To be done -> Edit the records below so that each "white backdrop" reads "white background", and leave every other word as it is.

=== Data shown ===

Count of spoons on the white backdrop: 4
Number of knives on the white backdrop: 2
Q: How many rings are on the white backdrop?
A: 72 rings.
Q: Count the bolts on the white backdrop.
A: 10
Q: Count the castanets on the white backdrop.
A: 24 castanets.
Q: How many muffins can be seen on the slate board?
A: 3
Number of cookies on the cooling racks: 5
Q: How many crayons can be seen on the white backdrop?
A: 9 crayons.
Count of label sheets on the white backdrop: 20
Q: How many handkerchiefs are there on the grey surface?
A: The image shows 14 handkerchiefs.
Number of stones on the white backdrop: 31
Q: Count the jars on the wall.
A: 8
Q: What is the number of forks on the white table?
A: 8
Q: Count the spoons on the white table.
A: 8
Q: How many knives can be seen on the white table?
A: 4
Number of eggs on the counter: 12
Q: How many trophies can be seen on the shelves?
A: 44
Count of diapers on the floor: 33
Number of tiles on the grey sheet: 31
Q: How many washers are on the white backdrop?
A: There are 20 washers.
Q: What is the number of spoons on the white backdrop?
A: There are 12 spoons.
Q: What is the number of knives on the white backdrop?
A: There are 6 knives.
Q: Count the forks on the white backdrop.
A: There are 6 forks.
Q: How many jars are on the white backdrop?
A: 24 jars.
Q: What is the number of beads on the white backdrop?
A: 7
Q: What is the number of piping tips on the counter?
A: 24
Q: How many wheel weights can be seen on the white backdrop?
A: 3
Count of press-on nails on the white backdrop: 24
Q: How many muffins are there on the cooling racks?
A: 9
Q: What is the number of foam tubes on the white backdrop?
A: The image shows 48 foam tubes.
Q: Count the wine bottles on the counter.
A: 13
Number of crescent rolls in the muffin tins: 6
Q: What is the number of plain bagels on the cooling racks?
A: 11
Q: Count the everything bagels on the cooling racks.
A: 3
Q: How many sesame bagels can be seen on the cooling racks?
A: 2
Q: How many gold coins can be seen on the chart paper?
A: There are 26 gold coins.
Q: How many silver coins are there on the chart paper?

===

Result of this exercise ->
Count of spoons on the white background: 4
Number of knives on the white background: 2
Q: How many rings are on the white background?
A: 72 rings.
Q: Count the bolts on the white background.
A: 10
Q: Count the castanets on the white background.
A: 24 castanets.
Q: How many muffins can be seen on the slate board?
A: 3
Number of cookies on the cooling racks: 5
Q: How many crayons can be seen on the white background?
A: 9 crayons.
Count of label sheets on the white background: 20
Q: How many handkerchiefs are there on the grey surface?
A: The image shows 14 handkerchiefs.
Number of stones on the white background: 31
Q: Count the jars on the wall.
A: 8
Q: What is the number of forks on the white table?
A: 8
Q: Count the spoons on the white table.
A: 8
Q: How many knives can be seen on the white table?
A: 4
Number of eggs on the counter: 12
Q: How many trophies can be seen on the shelves?
A: 44
Count of diapers on the floor: 33
Number of tiles on the grey sheet: 31
Q: How many washers are on the white background?
A: There are 20 washers.
Q: What is the number of spoons on the white background?
A: There are 12 spoons.
Q: What is the number of knives on the white background?
A: There are 6 knives.
Q: Count the forks on the white background.
A: There are 6 forks.
Q: How many jars are on the white background?
A: 24 jars.
Q: What is the number of beads on the white background?
A: 7
Q: What is the number of piping tips on the counter?
A: 24
Q: How many wheel weights can be seen on the white background?
A: 3
Count of press-on nails on the white background: 24
Q: How many muffins are there on the cooling racks?
A: 9
Q: What is the number of foam tubes on the white background?
A: The image shows 48 foam tubes.
Q: Count the wine bottles on the counter.
A: 13
Number of crescent rolls in the muffin tins: 6
Q: What is the number of plain bagels on the cooling racks?
A: 11
Q: Count the everything bagels on the cooling racks.
A: 3
Q: How many sesame bagels can be seen on the cooling racks?
A: 2
Q: How many gold coins can be seen on the chart paper?
A: There are 26 gold coins.
Q: How many silver coins are there on the chart paper?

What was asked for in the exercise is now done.